··· DATASET ENTRIES ···

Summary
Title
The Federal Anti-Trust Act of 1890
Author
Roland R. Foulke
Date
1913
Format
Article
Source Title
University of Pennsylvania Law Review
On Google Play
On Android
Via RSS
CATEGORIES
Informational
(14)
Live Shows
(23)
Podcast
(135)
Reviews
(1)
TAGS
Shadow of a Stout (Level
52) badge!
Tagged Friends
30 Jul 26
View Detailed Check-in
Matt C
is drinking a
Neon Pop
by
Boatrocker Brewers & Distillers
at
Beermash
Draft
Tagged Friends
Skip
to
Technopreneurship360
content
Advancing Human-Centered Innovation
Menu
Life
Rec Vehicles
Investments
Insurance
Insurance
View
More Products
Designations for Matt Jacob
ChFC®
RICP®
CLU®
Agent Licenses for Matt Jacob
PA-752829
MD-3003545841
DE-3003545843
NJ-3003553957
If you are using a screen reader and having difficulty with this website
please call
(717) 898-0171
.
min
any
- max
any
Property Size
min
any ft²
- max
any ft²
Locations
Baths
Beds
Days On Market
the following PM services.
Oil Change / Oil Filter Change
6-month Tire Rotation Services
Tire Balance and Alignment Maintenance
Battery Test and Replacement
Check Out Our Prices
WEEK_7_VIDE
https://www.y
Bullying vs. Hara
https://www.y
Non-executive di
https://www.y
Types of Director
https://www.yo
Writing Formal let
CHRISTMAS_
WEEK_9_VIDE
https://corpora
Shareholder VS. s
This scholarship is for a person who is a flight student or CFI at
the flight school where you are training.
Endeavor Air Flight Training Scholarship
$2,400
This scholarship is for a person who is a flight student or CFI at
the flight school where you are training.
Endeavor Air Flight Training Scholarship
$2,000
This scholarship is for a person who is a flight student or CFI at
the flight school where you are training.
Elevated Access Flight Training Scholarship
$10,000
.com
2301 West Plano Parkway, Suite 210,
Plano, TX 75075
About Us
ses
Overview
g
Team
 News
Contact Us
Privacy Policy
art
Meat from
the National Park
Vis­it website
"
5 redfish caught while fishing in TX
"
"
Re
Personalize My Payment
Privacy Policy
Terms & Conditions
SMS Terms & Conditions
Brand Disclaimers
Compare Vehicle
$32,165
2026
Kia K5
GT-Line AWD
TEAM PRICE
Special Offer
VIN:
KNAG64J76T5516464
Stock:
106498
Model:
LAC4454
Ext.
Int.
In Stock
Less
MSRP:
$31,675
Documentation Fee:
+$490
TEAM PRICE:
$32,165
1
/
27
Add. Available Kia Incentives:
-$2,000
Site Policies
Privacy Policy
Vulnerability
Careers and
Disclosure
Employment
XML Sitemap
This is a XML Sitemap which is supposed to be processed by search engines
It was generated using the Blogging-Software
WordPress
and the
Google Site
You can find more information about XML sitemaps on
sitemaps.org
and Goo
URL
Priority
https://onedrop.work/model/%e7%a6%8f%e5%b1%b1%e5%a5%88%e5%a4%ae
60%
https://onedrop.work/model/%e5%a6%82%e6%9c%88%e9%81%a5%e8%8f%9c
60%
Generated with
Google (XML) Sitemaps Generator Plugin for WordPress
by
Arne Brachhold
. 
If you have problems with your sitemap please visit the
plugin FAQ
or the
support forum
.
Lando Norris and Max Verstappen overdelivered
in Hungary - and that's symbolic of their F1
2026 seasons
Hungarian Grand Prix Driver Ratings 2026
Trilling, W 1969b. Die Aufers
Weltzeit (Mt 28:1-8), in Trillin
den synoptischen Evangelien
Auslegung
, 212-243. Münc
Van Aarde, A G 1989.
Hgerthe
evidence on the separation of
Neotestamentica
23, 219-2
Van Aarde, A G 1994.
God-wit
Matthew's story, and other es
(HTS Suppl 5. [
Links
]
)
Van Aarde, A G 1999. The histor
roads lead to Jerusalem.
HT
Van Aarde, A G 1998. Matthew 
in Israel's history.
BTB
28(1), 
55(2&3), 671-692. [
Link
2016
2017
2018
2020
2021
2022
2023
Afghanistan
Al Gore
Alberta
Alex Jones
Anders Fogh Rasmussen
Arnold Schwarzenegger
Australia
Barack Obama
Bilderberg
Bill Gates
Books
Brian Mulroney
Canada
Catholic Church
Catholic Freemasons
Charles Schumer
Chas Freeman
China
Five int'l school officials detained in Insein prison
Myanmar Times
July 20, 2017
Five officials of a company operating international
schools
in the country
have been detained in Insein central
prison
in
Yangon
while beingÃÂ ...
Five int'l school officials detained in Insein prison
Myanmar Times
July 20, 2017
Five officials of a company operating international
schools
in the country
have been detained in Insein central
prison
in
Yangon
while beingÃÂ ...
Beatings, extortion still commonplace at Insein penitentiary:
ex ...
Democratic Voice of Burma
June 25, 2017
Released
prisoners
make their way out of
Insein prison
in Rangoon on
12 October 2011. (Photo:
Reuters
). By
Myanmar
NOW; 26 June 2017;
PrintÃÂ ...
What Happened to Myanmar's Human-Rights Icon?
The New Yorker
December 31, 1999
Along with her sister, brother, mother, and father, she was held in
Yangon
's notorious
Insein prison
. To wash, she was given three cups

···

• WHAT YOU WILL DO
Reproduce every line of the entries above, character for character, without changing anything.

• YOUR RESPONSE
Summary
Title
The Federal Anti-Trust Act of 1890
Author
Roland R. Foulke
Date
1913
Format
Article
Source Title
University of Pennsylvania Law Review
On Google Play
On Android
Via RSS
CATEGORIES
Informational
(14)
Live Shows
(23)
Podcast
(135)
Reviews
(1)
TAGS
Shadow of a Stout (Level
52) badge!
Tagged Friends
30 Jul 26
View Detailed Check-in
Matt C
is drinking a
Neon Pop
by
Boatrocker Brewers & Distillers
at
Beermash
Draft
Tagged Friends
Skip
to
Technopreneurship360
content
Advancing Human-Centered Innovation
Menu
Life
Rec Vehicles
Investments
Insurance
Insurance
View
More Products
Designations for Matt Jacob
ChFC®
RICP®
CLU®
Agent Licenses for Matt Jacob
PA-752829
MD-3003545841
DE-3003545843
NJ-3003553957
If you are using a screen reader and having difficulty with this website
please call
(717) 898-0171
.
min
any
- max
any
Property Size
min
any ft²
- max
any ft²
Locations
Baths
Beds
Days On Market
the following PM services.
Oil Change / Oil Filter Change
6-month Tire Rotation Services
Tire Balance and Alignment Maintenance
Battery Test and Replacement
Check Out Our Prices
WEEK_7_VIDE
https://www.y
Bullying vs. Hara
https://www.y
Non-executive di
https://www.y
Types of Director
https://www.yo
Writing Formal let
CHRISTMAS_
WEEK_9_VIDE
https://corpora
Shareholder VS. s
This scholarship is for a person who is a flight student or CFI at
the flight school where you are training.
Endeavor Air Flight Training Scholarship
$2,400
This scholarship is for a person who is a flight student or CFI at
the flight school where you are training.
Endeavor Air Flight Training Scholarship
$2,000
This scholarship is for a person who is a flight student or CFI at
the flight school where you are training.
Elevated Access Flight Training Scholarship
$10,000
.com
2301 West Plano Parkway, Suite 210,
Plano, TX 75075
About Us
ses
Overview
g
Team
 News
Contact Us
Privacy Policy
art
Meat from
the National Park
Vis­it website
"
5 redfish caught while fishing in TX
"
"
Re
Personalize My Payment
Privacy Policy
Terms & Conditions
SMS Terms & Conditions
Brand Disclaimers
Compare Vehicle
$32,165
2026
Kia K5
GT-Line AWD
TEAM PRICE
Special Offer
VIN:
KNAG64J76T5516464
Stock:
106498
Model:
LAC4454
Ext.
Int.
In Stock
Less
MSRP:
$31,675
Documentation Fee:
+$490
TEAM PRICE:
$32,165
1
/
27
Add. Available Kia Incentives:
-$2,000
Site Policies
Privacy Policy
Vulnerability
Careers and
Disclosure
Employment
XML Sitemap
This is a XML Sitemap which is supposed to be processed by search engines
It was generated using the Blogging-Software
WordPress
and the
Google Site
You can find more information about XML sitemaps on
sitemaps.org
and Goo
URL
Priority
https://onedrop.work/model/%e7%a6%8f%e5%b1%b1%e5%a5%88%e5%a4%ae
60%
https://onedrop.work/model/%e5%a6%82%e6%9c%88%e9%81%a5%e8%8f%9c
60%
Generated with
Google (XML) Sitemaps Generator Plugin for WordPress
by
Arne Brachhold
. 
If you have problems with your sitemap please visit the
plugin FAQ
or the
support forum
.
Lando Norris and Max Verstappen overdelivered
in Hungary - and that's symbolic of their F1
2026 seasons
Hungarian Grand Prix Driver Ratings 2026
Trilling, W 1969b. Die Aufers
Weltzeit (Mt 28:1-8), in Trillin
den synoptischen Evangelien
Auslegung
, 212-243. Münc
Van Aarde, A G 1989.
Hgerthe
evidence on the separation of
Neotestamentica
23, 219-2
Van Aarde, A G 1994.
God-wit
Matthew's story, and other es
(HTS Suppl 5. [
Links
]
)
Van Aarde, A G 1999. The histor
roads lead to Jerusalem.
HT
Van Aarde, A G 1998. Matthew 
in Israel's history.
BTB
28(1), 
55(2&3), 671-692. [
Link
2016
2017
2018
2020
2021
2022
2023
Afghanistan
Al Gore
Alberta
Alex Jones
Anders Fogh Rasmussen
Arnold Schwarzenegger
Australia
Barack Obama
Bilderberg
Bill Gates
Books
Brian Mulroney
Canada
Catholic Church
Catholic Freemasons
Charles Schumer
Chas Freeman
China
Five int'l school officials detained in Insein prison
Myanmar Times
July 20, 2017
Five officials of a company operating international
schools
in the country
have been detained in Insein central
prison
in
Yangon
while beingÃÂ ...
Five int'l school officials detained in Insein prison
Myanmar Times
July 20, 2017
Five officials of a company operating international
schools
in the country
have been detained in Insein central
prison
in
Yangon
while beingÃÂ ...
Beatings, extortion still commonplace at Insein penitentiary:
ex ...
Democratic Voice of Burma
June 25, 2017
Released
prisoners
make their way out of
Insein prison
in Rangoon on
12 October 2011. (Photo:
Reuters
). By
Myanmar
NOW; 26 June 2017;
PrintÃÂ ...
What Happened to Myanmar's Human-Rights Icon?
The New Yorker
December 31, 1999
Along with her sister, brother, mother, and father, she was held in
Yangon
's notorious
Insein prison
. To wash, she was given three cups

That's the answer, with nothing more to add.